作業内容 =>
**A)** ベトナムZ世代の記事でインタビューに応じたガーさんは、どこに住む何歳の女性ですか。
**B)** ベトナムZ世代の記事から、「近年、ベトナムではZ世代(1」を含む語句で始まり「お考えの方は、ぜひ最後までご覧ください!」で終わる部分を、一字一句そのまま複製してください。
**C)** ベトナムZ世代の記事の続きを、最後の文の後から書き進めてください。

こんにちは!クリスクアジア編集部です。
近年、ベトナムではZ世代(1997〜2012年生まれ)が、消費行動の主役として急速に存在感を増しています。特に都市部では、SNSやECを日常的に活用し、オンラインでスマートに商品を選択して購入するスタイルが定着しつつあります。
TikTokやShopeeといった人気アプリは、エンタメツールにとどまらず、Z世代の購買プロセスに深く組み込まれており、SNSで見つけた情報をきっかけにそのままECで購入するという行動が日常的に見られます。
今回は、ホーチミン市在住の26歳(Z世代)である女性ガー(Nga)さんへのインタビューをもとに、ベトナムZ世代のリアルな購買行動を紐解いていきます。
SNSの使い方、商品の選び方、ECで重視するポイントなど、ベトナム現地ならではの視点が満載です。この記事では、日本企業が見落としがちなベトナムZ世代の購買基準に迫ります。
ベトナム市場へのEC展開やSNSプロモーションをお考えの方は、ぜひ最後までご覧ください!
Z世代ベトナム女性の買い物はTikTokから始まる
今回インタビューに応じてくれたのは、Z世代の女性ガーさんです。彼女は、以前は商品を検索する際にGoogleを利用していましたが、最近ではTikTokやShopeeを検索の起点として活用していると語ってくれました。
ガーさんの購買行動は、まずTikTokでKOC(キー・オピニオン・コンシューマー)によるレビュー動画を視聴することから始まります。KOCとは、一般消費者の立場からリアルな体験をもとに発信を行う影響力のあるユーザーを指します。
TikTok上にはさまざまなKOCによる率直なレビュー動画が多数投稿されており、ガーさんはそれらを参考に実際に使ってみた感想を重視するそうです。
印象的だったのは、KOL(インフルエンサー)による演出されたプロモーションよりも、KOCの等身大の語り口により高い信頼感を抱いている点です。

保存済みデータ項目

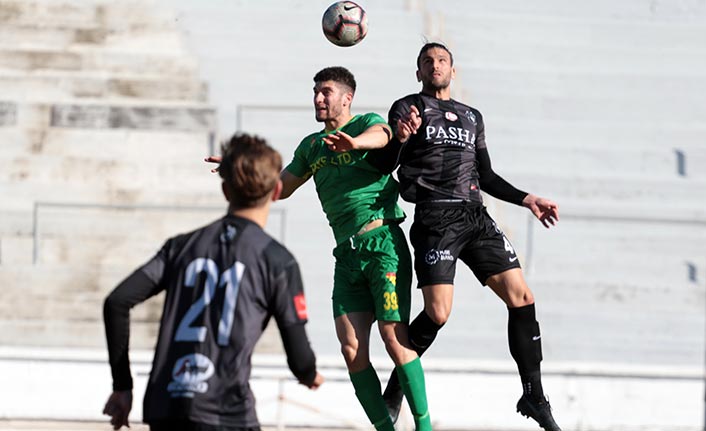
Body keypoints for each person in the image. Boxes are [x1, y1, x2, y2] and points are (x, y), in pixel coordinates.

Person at [328, 43, 562, 431]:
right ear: (418, 72)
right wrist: (401, 138)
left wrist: (528, 199)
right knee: (438, 313)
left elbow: (485, 175)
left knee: (523, 297)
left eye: (441, 61)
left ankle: (534, 395)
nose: (434, 66)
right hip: (436, 217)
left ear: (453, 71)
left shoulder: (472, 117)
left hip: (475, 214)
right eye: (426, 62)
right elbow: (386, 166)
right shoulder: (408, 108)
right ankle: (397, 386)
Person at [102, 133, 324, 431]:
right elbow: (299, 358)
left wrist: (123, 385)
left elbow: (117, 302)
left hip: (165, 407)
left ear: (224, 190)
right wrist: (309, 374)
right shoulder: (277, 260)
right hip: (226, 411)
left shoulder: (180, 246)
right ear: (276, 191)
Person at [254, 66, 432, 431]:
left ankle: (425, 427)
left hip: (382, 243)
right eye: (316, 91)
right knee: (351, 350)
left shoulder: (365, 123)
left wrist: (354, 143)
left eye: (326, 92)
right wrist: (242, 173)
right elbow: (281, 187)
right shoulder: (311, 146)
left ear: (347, 98)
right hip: (346, 255)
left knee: (393, 339)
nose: (319, 98)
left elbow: (382, 136)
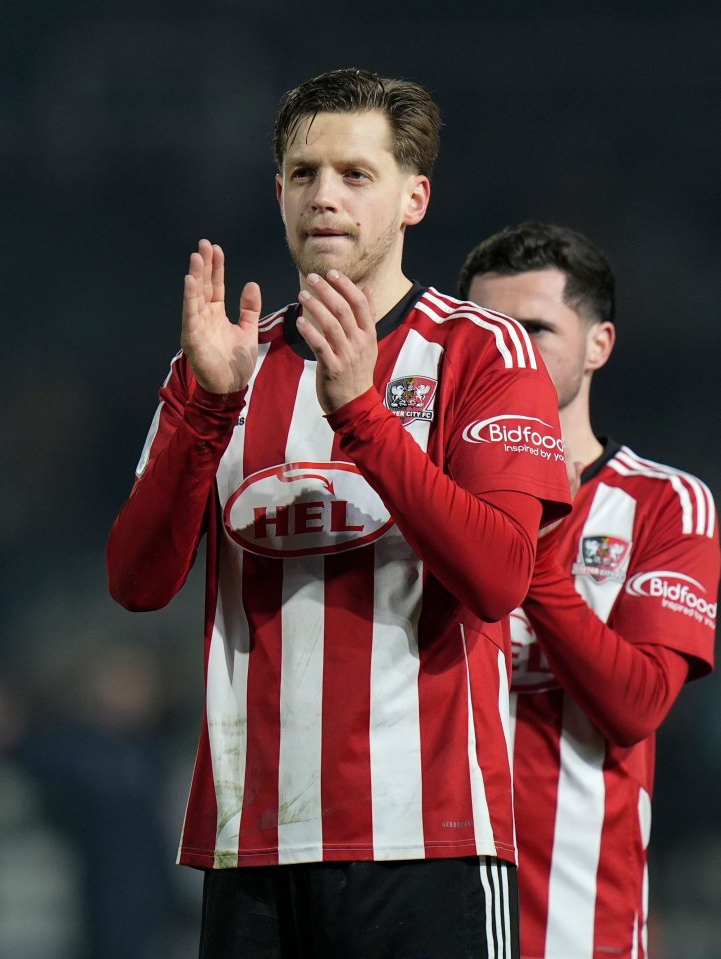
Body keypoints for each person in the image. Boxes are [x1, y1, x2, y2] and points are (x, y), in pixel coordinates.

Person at [107, 70, 571, 958]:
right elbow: (136, 583)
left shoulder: (482, 349)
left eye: (356, 174)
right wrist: (206, 410)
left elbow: (498, 576)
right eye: (303, 172)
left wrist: (362, 413)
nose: (324, 195)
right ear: (277, 191)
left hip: (426, 841)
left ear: (414, 199)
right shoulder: (222, 362)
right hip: (252, 844)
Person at [458, 221, 719, 959]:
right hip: (425, 911)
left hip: (578, 929)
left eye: (535, 329)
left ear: (599, 344)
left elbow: (634, 704)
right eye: (488, 331)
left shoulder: (666, 506)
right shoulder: (427, 503)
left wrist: (527, 550)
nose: (508, 353)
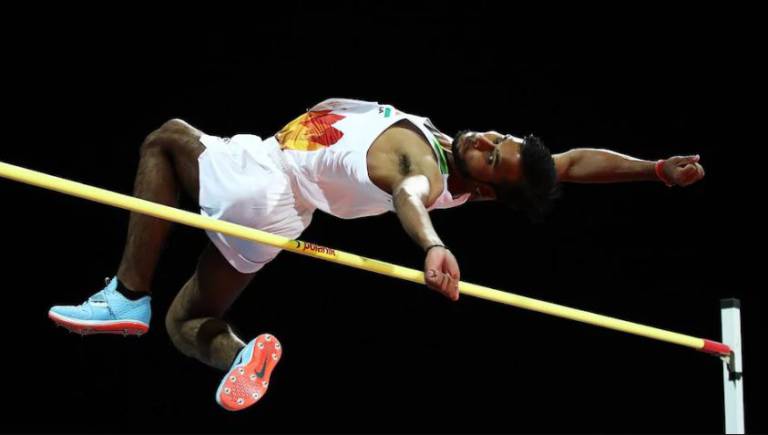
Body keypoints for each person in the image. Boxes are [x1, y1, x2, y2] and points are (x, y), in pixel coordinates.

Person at [47, 98, 705, 411]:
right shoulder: (458, 156)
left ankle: (126, 291)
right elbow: (568, 163)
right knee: (187, 324)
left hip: (269, 175)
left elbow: (411, 197)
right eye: (499, 139)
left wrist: (433, 246)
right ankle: (243, 353)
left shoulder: (425, 166)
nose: (488, 140)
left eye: (492, 156)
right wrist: (654, 170)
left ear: (479, 189)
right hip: (281, 212)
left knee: (165, 140)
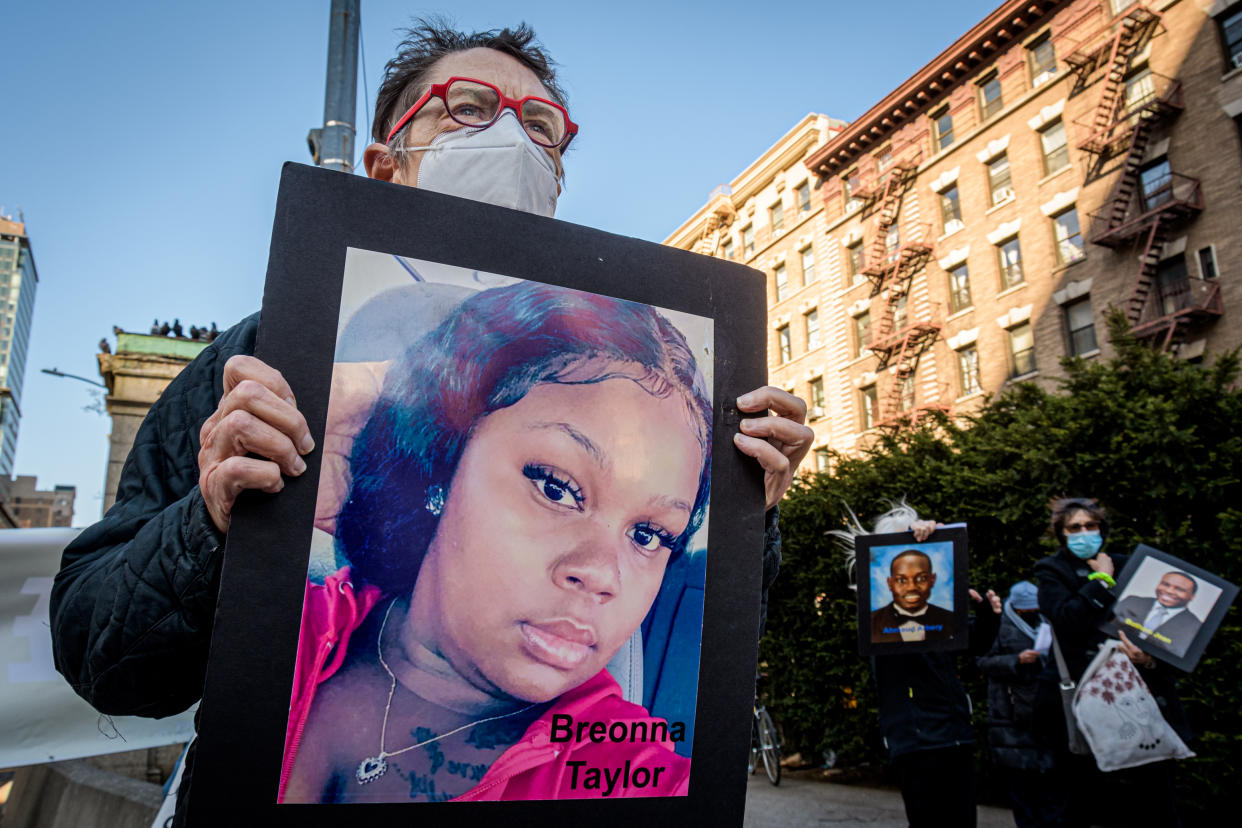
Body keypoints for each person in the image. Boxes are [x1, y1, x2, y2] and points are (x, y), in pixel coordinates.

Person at [48, 20, 814, 824]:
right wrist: (212, 525)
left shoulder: (631, 756)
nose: (512, 137)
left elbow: (711, 656)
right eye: (468, 108)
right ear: (385, 164)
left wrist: (744, 512)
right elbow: (108, 663)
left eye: (541, 127)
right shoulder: (269, 355)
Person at [282, 281, 710, 802]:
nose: (602, 574)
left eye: (649, 534)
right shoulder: (284, 625)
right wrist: (264, 510)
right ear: (441, 461)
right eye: (557, 488)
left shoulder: (637, 778)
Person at [831, 502, 1001, 828]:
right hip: (911, 739)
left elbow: (973, 644)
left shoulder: (941, 613)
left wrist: (988, 617)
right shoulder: (876, 617)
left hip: (953, 734)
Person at [1033, 498, 1189, 828]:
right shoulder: (1051, 571)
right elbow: (1066, 618)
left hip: (1139, 703)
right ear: (1061, 533)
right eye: (1074, 527)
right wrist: (1102, 581)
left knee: (1155, 801)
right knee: (1081, 801)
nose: (1084, 533)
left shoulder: (1131, 566)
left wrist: (1147, 659)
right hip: (1085, 701)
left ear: (1102, 530)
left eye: (1091, 526)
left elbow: (1159, 635)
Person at [976, 581, 1061, 827]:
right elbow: (982, 662)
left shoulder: (1048, 622)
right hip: (1011, 716)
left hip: (1045, 712)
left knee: (1050, 785)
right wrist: (1017, 660)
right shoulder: (999, 626)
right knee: (1023, 787)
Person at [1111, 569, 1203, 659]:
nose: (1169, 591)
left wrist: (1147, 661)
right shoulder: (1132, 601)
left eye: (1180, 589)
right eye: (1166, 584)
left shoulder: (1194, 627)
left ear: (1192, 597)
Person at [869, 548, 955, 643]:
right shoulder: (870, 622)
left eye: (921, 578)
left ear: (932, 580)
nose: (911, 587)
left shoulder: (952, 619)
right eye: (901, 580)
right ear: (890, 584)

解答 =>
**A)** ホーチミン市在住の26歳の女性です。

**B)**
近年、ベトナムではZ世代(1997〜2012年生まれ)が、消費行動の主役として急速に存在感を増しています。特に都市部では、SNSやECを日常的に活用し、オンラインでスマートに商品を選択して購入するスタイルが定着しつつあります。
TikTokやShopeeといった人気アプリは、エンタメツールにとどまらず、Z世代の購買プロセスに深く組み込まれており、SNSで見つけた情報をきっかけにそのままECで購入するという行動が日常的に見られます。
今回は、ホーチミン市在住の26歳(Z世代)である女性ガー(Nga)さんへのインタビューをもとに、ベトナムZ世代のリアルな購買行動を紐解いていきます。
SNSの使い方、商品の選び方、ECで重視するポイントなど、ベトナム現地ならではの視点が満載です。この記事では、日本企業が見落としがちなベトナムZ世代の購買基準に迫ります。
ベトナム市場へのEC展開やSNSプロモーションをお考えの方は、ぜひ最後までご覧ください!

**C)**
KOLがフォロワー数や専門性を強みにしているのに対し、KOCはより生活者に近い目線からの情報発信を行っているため、ガーさんのようなZ世代にとっては身近に感じられる存在となっています。
ガーさんは興味を持った商品を見つけると、次にGoogleで商品名を検索し、ブランドの公式情報を確認します。
この段階では、価格帯や素材、認証マークの有無など、より客観的で詳細な情報を取得することを目的としており、信頼できる公式サイトやECモールへのリンクがあれば、その後の購入先の絞り込みにもつながっていきます。
実際の購入はShopeeで行うことが多いとのことです。Shopee上では、同じ商品を扱う複数のショップを比較しながら、レビュー内容、販売実績、価格、発送スピードなどを総合的に評価し、最終的に信頼できると判断したショップから購入に至ります。これがガーさんの基本的な購買導線です。
なお、Instagramについては、正確な商品名がわからないと検索が難しく、あまり活用していないと話します。キーワードひとつで幅広い商品情報に出会えるTikTokのほうが、検索に向いていると感じているようです。
また、ガーさんは動画内で話を聞きながら、商品画像を同時に見る形式が最も分かりやすいと語ってくれました。Z世代にとって、画像やテキストだけの投稿よりも、商品リンクが整理され、情報が詰まったショート動画の方が、購買意思決定に与える影響は大きいといえます。
これまでのGoogleを起点とした検索から、TikTokなどのSNSを起点としてShopeeなどのECへとスムーズにつながる購買導線へと、ユーザーの行動パターンは大きく変化しています。
その背景には、動画レビューへの信頼感や、情報から購入までの距離の短さといった要素が関係していると考えられます。ベトナム市場でEC展開を行う企業にとっても、検索起点の変化に合わせたプロモーション設計やSNS活用の見直しが今後、より重要になっていくでしょう。

Shopeeで信頼できるショップの判断基準について
ガーさんは、Shopeeを日常的に活用しているZ世代ユーザーの一人です。実際の購入にあたっては、価格とレビューを最も重視していると語ってくれました。ただし、その見方は単なる安さだけではなく、商品の信頼性や販売者の対応まで含めた総合的な判断に基づいています。
たとえば、ブランド公式サイトよりも極端に安い価格設定の商品には、魅力を感じつつも安すぎて不安を感じるそうです。お得感がある一方で、あまりにも価格が低いと品質に疑念を抱くからです。
こうした慎重さとバランス感覚こそがZ世代らしい視点といえるでしょう。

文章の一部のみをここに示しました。